Command	Purpose	Example Use
`set_text_content`	Text updates	Copy changes
`set_multiple_text_contents`	Batch text updates	Multi-element editing
`set_text_align`	RTL & V/H alignment	Center text or fix Arabic/RTL
`set_font_name`	Typography	Brand font application
`set_font_size`	Text sizing	Hierarchy creation
`set_font_weight`	Text weight	Bold/light variations
`set_letter_spacing`	Character spacing	Typography fine-tuning
`set_line_height`	Vertical spacing	Text readability
`set_paragraph_spacing`	Paragraph gaps	Content structure
`set_text_case`	Case transformation	UPPER/lower/Title case
`set_text_decoration`	Text styling	Underline/strikethrough
`get_styled_text_segments`	Text analysis	Rich text inspection
`load_font_async`	Font loading	Custom font access

🎨 Component Tools

Command	Purpose	Example Use
`get_local_components`	Project components	Design system audit
`get_remote_components`	Team libraries	Shared component access
`create_component_instance`	Use components	Consistent UI elements

Building DXT Package (Developers)

To create your own DXT package:

npm run build:dxt    # Builds TypeScript and packages DXT

This creates claude-talk-to-figma-mcp.dxt ready for distribution.

WORK REQUEST A: According to the Figma tool reference, what file does running the DXT build command create?
WORK REQUEST B: Write the next part of the Figma tool reference, picking up after its last sentence.

[Saved entries]
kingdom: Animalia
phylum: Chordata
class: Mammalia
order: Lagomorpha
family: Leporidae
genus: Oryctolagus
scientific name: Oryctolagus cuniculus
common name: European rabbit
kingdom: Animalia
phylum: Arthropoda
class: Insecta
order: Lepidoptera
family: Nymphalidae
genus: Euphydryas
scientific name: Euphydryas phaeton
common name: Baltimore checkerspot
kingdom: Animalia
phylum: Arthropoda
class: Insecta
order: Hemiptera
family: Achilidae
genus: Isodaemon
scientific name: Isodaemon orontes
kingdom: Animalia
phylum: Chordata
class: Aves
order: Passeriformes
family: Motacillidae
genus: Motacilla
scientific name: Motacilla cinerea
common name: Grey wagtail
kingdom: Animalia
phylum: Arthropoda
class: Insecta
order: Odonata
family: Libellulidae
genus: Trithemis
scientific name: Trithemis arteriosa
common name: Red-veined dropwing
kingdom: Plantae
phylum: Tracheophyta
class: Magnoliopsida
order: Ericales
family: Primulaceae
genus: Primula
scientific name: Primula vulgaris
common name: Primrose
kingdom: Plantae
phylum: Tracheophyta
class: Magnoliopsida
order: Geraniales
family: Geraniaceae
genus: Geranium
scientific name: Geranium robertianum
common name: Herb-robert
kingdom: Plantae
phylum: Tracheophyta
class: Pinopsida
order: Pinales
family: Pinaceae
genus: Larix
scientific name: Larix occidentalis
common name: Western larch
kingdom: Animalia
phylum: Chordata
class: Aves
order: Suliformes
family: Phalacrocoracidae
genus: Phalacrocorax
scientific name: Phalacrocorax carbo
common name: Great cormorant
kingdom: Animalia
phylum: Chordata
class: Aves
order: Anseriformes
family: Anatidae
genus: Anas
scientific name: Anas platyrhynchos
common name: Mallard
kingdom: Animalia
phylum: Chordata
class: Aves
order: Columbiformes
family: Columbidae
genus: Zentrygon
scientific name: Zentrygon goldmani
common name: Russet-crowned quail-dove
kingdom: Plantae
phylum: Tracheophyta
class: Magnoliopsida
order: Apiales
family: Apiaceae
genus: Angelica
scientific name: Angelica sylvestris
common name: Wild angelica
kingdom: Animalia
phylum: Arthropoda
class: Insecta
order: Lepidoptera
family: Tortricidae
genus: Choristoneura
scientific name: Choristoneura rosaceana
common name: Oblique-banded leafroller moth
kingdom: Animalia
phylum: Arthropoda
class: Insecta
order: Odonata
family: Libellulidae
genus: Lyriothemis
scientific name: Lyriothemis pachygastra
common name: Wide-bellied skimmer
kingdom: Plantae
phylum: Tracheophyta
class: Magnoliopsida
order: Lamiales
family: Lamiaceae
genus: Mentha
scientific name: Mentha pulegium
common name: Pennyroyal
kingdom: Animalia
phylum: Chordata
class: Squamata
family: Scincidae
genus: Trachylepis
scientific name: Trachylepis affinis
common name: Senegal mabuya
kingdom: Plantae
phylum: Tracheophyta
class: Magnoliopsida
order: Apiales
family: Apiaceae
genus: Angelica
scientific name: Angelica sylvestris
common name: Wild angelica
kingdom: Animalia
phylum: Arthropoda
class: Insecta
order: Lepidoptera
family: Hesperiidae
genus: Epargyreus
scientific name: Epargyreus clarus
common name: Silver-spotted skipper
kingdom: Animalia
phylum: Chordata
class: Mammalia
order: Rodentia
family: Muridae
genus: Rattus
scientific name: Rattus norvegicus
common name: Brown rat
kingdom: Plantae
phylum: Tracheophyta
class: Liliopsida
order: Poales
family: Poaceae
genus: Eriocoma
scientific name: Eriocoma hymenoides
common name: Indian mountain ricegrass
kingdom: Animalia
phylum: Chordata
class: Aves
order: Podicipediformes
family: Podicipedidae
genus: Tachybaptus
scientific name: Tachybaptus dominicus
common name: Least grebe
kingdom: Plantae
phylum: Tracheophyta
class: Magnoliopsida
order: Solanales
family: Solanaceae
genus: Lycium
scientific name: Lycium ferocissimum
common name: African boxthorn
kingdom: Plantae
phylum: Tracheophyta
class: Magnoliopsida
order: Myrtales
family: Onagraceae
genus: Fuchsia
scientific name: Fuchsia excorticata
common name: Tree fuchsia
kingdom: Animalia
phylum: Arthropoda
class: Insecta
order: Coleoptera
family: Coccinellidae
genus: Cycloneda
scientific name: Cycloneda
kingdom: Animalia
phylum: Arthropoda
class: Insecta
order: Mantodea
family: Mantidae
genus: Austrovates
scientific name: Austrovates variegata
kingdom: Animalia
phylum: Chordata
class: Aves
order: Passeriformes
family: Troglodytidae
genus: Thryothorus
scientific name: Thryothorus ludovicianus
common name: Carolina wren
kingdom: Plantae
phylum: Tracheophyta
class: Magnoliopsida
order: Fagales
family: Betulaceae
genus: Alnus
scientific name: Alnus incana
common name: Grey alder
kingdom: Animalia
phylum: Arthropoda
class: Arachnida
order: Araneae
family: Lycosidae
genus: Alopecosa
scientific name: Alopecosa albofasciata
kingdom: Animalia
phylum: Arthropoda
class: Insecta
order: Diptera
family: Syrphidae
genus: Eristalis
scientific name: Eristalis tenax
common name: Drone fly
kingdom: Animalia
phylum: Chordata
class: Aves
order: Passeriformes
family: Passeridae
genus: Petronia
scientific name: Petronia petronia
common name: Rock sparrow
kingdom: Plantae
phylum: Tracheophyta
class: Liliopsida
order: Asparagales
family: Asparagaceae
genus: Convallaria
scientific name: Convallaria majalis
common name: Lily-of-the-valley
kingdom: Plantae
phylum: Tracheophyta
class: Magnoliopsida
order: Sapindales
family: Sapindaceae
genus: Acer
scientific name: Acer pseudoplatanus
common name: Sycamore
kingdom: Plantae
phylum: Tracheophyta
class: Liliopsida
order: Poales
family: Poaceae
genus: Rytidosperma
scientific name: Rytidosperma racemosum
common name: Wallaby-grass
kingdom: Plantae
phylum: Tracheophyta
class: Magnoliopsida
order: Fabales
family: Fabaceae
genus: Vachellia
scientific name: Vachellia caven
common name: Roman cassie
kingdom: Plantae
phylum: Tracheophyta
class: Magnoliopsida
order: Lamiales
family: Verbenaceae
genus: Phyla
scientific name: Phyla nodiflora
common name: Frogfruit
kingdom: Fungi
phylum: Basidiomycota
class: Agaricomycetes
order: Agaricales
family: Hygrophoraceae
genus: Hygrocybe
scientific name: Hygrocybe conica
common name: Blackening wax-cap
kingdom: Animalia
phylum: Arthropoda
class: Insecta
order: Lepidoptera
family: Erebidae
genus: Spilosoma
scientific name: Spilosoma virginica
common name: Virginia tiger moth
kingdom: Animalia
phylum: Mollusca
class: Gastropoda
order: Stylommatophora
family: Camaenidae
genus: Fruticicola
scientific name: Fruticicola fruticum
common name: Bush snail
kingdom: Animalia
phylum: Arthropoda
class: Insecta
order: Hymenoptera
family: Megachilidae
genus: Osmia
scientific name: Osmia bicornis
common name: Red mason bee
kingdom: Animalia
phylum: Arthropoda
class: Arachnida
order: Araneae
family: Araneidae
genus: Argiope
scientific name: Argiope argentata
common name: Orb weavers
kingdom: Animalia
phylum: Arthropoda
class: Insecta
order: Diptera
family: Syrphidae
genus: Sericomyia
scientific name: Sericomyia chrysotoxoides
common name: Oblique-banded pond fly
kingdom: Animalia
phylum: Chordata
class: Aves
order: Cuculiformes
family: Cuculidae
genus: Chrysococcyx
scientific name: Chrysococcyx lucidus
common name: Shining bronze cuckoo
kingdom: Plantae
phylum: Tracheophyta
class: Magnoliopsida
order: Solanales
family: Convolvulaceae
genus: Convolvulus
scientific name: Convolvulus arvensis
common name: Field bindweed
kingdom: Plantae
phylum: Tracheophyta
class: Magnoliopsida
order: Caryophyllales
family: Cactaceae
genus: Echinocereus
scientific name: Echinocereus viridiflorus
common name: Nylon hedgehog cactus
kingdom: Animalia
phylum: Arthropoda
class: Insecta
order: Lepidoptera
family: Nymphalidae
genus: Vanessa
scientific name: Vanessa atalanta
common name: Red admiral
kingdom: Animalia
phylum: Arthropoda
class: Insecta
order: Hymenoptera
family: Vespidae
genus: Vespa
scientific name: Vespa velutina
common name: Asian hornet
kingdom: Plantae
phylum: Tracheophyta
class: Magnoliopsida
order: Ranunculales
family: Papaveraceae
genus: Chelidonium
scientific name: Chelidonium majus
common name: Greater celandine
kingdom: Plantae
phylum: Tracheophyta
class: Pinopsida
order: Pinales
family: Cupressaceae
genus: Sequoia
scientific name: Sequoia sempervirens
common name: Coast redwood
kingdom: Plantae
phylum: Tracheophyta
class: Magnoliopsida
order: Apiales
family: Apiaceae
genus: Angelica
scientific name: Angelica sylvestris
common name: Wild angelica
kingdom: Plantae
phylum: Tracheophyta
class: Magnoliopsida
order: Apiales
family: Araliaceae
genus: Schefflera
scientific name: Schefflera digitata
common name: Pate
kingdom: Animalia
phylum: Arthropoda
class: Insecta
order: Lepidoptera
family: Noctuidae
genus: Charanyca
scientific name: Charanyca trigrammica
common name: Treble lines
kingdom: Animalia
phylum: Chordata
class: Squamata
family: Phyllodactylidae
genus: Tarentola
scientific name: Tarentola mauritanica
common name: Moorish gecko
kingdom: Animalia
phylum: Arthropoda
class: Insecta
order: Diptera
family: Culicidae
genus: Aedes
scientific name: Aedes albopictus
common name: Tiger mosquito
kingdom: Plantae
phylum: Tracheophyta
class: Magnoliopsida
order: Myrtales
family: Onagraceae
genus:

RESPONSE A: It creates claude-talk-to-figma-mcp.dxt, ready for distribution.

RESPONSE B:
🧪 Testing & Quality Assurance

Automated Testing

bun run test            # Run all tests
bun run test:watch      # Watch mode
bun run test:coverage   # Coverage report

Integration Testing

bun run test:integration  # Guided end-to-end testing

Manual Verification Checklist

[ ] WebSocket server starts on port 3055
[ ] Figma plugin connects and generates channel ID
[ ] AI tool recognizes "ClaudeTalkToFigma" MCP (Claude Desktop, Cursor, etc.)
[ ] Basic commands execute (create rectangle, change color)
[ ] Error handling works (invalid commands, timeouts)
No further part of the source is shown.